The frequency distribution of some quantitative variables such as age, height, body mass index and socio-economic status was classified into different class-intervals. The qualitative variables such as education, employment, marital status, gender, hygiene, geographical location, source of water and co-morbidity were expressed with regard to percentage. Percentage of peritonitis caused by Gram-positive, Gram-negative organisms, Mycobacterium tuberculosis, fungus and of culture negative peritonitis were estimated. All the quantitative variables were assessed for normality and accordingly Student's t-test was employed. The categorical variables were represented in proportions and analysed using Chi-square test after checking for assumptions. The value of P < 0.05 was considered as statistically significant for all the statistical tests.

 ~ Results Top

Demographic data

A total of 244 patients with peritonitis were enrolled in the study. The mean (standard deviation) age (years) was 54.30 (13.1) and body mass index (kg/m 2) of the study participants was 23.15 (4.5), respectively. The median (range) duration (years) of ESRD was 2.75 (0.05–18.87) and that of peritoneal catheterisation was 1.26 (0.03–15.62), respectively. A total of 61 (25%) participants were new to PD and 177 (72.5%) had undergone a previous HD, while 6 (2.5%) had a failed previous kidney transplant. Of the 244 participants, 239 (98%) were on continuous ambulatory PD mode with a median (range) duration (months) of 15.76 (0.4–187.3) and only 5 (2%) were on automated PD with a median duration (months) of 7.13 (4.7–12.3). [Table 1] summarises the demographic characteristics of the study participants.
Table 1: Attributes of the patients undergoing peritoneal dialysis (n=244)

Click here to view

Reviewing the clinical consideration and presence of co-morbid disease, a total of 106 (43.4%) patients had diabetic nephropathy, 96 (39.3%) had hypertensive nephropathy. The remaining 42 (17.3%) had underlying chronic glomerulonephritis, chronic interstitial nephritis, obstructive nephropathy, toxic nephropathy, polycystic kidney disease and renovascular disease.

Peritoneal dialysis catheterisation

Pre-catheter insertion and exit site preparation was performed in 237 (97.1%) patients. Tenckhoff swan neck double cuff catheters and straight catheters were used in 158 (64.8%) and 86 (35.2%) patients, respectively. The twin bag disconnected system was used in 239 (98%) patients. Post-catheterisation, topical antibiotics (mupirocin 98.1% and povidone-iodine 1.9%) was used in 213 (87.3%) patients at exit site. The median duration (days) of peritoneal rest before utilisation was 12 (0–30) days and only 86/244 (35.2%) patients had a break in period following dialysis of 14 days as per ISPD guidelines.

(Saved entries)
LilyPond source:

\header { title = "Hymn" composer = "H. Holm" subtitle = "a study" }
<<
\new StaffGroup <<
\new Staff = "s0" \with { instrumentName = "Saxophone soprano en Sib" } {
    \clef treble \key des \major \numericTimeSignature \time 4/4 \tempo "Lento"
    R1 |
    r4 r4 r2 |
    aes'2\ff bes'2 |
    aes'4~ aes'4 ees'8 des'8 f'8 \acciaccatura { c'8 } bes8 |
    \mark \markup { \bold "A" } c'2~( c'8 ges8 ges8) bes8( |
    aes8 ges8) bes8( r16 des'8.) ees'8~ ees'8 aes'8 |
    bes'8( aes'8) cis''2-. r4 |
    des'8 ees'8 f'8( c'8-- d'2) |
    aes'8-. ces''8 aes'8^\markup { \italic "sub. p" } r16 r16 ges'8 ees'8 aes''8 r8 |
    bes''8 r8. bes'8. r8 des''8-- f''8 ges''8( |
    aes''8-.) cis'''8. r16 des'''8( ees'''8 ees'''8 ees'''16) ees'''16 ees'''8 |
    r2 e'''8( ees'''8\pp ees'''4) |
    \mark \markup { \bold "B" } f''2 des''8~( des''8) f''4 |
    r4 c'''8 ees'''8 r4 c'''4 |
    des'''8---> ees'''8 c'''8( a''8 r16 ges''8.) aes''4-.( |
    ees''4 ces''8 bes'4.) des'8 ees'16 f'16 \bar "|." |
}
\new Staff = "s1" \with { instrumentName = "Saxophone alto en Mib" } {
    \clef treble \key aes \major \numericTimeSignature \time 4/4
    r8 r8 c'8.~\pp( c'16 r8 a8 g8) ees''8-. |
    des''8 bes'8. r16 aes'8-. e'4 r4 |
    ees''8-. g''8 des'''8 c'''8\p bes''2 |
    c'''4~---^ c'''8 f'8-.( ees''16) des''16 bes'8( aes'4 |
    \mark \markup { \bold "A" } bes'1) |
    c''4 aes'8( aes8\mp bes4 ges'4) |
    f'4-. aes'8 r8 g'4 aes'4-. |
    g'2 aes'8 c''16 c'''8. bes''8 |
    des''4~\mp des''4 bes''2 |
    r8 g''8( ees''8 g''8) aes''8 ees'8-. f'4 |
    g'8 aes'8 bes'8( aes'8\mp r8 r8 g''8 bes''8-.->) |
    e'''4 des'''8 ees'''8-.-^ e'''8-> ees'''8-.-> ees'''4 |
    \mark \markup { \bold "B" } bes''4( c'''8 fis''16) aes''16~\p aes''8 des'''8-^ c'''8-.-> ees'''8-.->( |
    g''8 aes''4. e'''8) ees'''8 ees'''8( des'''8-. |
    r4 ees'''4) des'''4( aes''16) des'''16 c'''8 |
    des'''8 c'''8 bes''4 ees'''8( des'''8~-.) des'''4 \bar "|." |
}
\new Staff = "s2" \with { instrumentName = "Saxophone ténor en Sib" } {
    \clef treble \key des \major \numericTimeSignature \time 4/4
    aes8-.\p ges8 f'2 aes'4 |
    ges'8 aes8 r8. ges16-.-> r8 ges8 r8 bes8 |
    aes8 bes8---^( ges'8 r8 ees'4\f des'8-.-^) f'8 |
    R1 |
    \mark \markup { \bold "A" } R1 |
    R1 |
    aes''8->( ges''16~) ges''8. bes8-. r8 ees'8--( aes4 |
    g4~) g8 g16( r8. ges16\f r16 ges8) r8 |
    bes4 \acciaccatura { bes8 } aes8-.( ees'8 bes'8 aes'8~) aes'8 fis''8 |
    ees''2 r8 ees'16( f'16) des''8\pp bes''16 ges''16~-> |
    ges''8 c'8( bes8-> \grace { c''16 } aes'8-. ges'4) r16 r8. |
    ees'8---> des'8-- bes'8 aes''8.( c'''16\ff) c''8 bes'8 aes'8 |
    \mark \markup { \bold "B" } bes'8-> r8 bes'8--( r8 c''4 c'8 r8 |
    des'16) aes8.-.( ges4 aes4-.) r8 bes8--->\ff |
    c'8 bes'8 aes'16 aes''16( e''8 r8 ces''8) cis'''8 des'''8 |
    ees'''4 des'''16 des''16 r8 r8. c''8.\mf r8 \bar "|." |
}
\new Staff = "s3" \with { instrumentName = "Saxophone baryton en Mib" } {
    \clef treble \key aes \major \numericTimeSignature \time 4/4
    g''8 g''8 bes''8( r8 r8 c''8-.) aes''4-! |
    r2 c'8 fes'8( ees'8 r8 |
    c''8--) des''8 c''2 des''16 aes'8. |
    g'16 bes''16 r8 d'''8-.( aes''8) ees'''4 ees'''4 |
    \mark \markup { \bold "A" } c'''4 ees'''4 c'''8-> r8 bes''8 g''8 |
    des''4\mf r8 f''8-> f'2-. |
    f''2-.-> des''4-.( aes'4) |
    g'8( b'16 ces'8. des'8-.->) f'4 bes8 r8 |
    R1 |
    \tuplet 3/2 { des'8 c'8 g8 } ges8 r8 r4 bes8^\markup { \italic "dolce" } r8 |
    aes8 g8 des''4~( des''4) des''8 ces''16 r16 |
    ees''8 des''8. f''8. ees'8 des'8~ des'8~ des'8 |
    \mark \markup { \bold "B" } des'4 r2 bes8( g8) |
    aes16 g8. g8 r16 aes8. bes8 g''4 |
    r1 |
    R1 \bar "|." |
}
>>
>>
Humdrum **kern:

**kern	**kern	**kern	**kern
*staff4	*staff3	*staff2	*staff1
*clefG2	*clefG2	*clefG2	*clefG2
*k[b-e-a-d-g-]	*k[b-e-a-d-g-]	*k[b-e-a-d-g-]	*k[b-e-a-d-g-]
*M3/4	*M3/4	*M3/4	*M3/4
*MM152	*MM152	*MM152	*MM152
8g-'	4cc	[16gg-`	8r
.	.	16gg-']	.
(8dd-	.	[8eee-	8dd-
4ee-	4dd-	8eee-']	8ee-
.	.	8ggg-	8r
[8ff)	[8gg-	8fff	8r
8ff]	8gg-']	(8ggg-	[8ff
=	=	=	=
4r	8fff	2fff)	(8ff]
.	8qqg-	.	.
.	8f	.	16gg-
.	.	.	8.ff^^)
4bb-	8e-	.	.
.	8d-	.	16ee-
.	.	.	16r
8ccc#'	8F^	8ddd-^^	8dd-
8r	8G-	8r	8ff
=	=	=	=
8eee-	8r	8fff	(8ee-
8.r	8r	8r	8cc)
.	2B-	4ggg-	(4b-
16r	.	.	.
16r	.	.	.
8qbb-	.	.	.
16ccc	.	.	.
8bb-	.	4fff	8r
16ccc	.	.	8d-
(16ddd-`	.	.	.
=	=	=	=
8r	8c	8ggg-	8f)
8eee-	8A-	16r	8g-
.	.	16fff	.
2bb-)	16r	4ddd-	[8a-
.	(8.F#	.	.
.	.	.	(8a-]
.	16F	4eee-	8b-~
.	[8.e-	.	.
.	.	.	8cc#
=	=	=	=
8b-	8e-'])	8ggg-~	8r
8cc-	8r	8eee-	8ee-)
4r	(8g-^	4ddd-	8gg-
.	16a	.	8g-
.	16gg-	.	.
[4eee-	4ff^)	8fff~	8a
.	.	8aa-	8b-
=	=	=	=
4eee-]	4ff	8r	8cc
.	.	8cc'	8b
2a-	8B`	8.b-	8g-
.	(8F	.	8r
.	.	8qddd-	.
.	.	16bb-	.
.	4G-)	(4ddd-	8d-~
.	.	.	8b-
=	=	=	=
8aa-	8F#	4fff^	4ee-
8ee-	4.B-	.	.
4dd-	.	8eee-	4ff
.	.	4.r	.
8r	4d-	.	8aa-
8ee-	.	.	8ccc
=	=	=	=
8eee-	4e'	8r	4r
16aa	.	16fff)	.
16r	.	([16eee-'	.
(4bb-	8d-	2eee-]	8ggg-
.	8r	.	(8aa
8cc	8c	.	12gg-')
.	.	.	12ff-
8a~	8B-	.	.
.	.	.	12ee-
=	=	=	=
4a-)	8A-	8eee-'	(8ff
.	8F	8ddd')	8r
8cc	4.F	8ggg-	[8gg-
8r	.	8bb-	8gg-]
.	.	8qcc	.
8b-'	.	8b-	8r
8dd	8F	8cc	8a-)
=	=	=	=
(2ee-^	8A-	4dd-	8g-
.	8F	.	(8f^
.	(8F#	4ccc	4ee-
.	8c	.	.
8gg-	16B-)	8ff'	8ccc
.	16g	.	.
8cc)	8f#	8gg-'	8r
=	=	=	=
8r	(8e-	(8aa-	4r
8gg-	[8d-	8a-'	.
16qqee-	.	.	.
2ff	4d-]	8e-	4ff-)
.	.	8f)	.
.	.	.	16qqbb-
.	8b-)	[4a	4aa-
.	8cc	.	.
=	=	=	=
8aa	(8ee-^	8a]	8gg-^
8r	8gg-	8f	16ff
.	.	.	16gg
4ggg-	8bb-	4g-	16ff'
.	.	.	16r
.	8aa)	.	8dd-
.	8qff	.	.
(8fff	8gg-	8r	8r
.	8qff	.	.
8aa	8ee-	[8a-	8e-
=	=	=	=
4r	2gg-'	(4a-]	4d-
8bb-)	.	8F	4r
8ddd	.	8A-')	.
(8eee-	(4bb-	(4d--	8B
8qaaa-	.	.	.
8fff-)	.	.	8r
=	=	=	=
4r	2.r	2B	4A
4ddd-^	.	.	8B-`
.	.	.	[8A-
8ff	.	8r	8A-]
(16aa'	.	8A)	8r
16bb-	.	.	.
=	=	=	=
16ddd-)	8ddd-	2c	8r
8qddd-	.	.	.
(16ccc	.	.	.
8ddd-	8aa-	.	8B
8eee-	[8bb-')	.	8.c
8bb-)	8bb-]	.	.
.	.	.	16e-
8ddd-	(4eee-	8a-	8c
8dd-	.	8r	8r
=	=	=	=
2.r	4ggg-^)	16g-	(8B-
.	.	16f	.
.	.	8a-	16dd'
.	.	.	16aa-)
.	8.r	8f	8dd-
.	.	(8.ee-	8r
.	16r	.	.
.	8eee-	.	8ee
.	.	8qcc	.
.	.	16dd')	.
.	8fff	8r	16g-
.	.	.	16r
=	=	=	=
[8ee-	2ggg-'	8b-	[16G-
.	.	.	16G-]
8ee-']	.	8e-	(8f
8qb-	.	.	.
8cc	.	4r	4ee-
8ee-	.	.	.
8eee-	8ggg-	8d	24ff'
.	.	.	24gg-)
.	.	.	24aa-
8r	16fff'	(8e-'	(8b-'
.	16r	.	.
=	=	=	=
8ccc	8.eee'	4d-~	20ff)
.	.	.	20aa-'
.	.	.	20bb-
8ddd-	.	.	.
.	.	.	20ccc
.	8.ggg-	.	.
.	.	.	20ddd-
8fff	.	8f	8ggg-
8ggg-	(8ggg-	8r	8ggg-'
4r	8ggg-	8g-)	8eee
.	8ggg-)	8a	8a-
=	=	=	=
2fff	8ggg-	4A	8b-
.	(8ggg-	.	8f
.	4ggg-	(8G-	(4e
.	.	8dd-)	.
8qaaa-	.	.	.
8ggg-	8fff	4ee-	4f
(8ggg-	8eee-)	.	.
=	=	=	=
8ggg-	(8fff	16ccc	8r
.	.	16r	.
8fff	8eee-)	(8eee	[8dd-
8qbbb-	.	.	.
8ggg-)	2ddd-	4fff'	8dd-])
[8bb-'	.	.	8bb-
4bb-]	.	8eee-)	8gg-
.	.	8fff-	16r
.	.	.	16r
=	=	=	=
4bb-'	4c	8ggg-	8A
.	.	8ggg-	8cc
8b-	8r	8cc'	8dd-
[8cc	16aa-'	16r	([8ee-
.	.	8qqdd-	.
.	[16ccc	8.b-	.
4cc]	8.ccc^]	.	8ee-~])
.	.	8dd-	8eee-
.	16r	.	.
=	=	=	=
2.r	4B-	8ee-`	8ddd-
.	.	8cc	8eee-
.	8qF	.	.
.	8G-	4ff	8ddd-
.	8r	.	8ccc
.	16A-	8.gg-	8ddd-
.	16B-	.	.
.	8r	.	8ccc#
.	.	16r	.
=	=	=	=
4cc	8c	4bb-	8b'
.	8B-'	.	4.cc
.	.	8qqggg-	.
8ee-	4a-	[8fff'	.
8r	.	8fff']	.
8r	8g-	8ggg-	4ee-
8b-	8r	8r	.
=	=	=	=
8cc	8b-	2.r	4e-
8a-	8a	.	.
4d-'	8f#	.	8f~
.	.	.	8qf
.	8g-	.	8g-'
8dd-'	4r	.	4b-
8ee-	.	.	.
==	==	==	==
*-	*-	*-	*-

## [Required tasks]
1 – Reproduce the stretch of the peritoneal dialysis excerpt from "Demographic data" through "the study participants.".
2 – List the underlying conditions that the peritoneal dialysis excerpt names for the remaining 42 patients.

## [Task-by-task solutions]
1 –
Demographic data

A total of 244 patients with peritonitis were enrolled in the study. The mean (standard deviation) age (years) was 54.30 (13.1) and body mass index (kg/m 2) of the study participants was 23.15 (4.5), respectively. The median (range) duration (years) of ESRD was 2.75 (0.05–18.87) and that of peritoneal catheterisation was 1.26 (0.03–15.62), respectively. A total of 61 (25%) participants were new to PD and 177 (72.5%) had undergone a previous HD, while 6 (2.5%) had a failed previous kidney transplant. Of the 244 participants, 239 (98%) were on continuous ambulatory PD mode with a median (range) duration (months) of 15.76 (0.4–187.3) and only 5 (2%) were on automated PD with a median duration (months) of 7.13 (4.7–12.3). [Table 1] summarises the demographic characteristics of the study participants.

2 –
Chronic glomerulonephritis
Chronic interstitial nephritis
Obstructive nephropathy
Toxic nephropathy
Polycystic kidney disease
Renovascular disease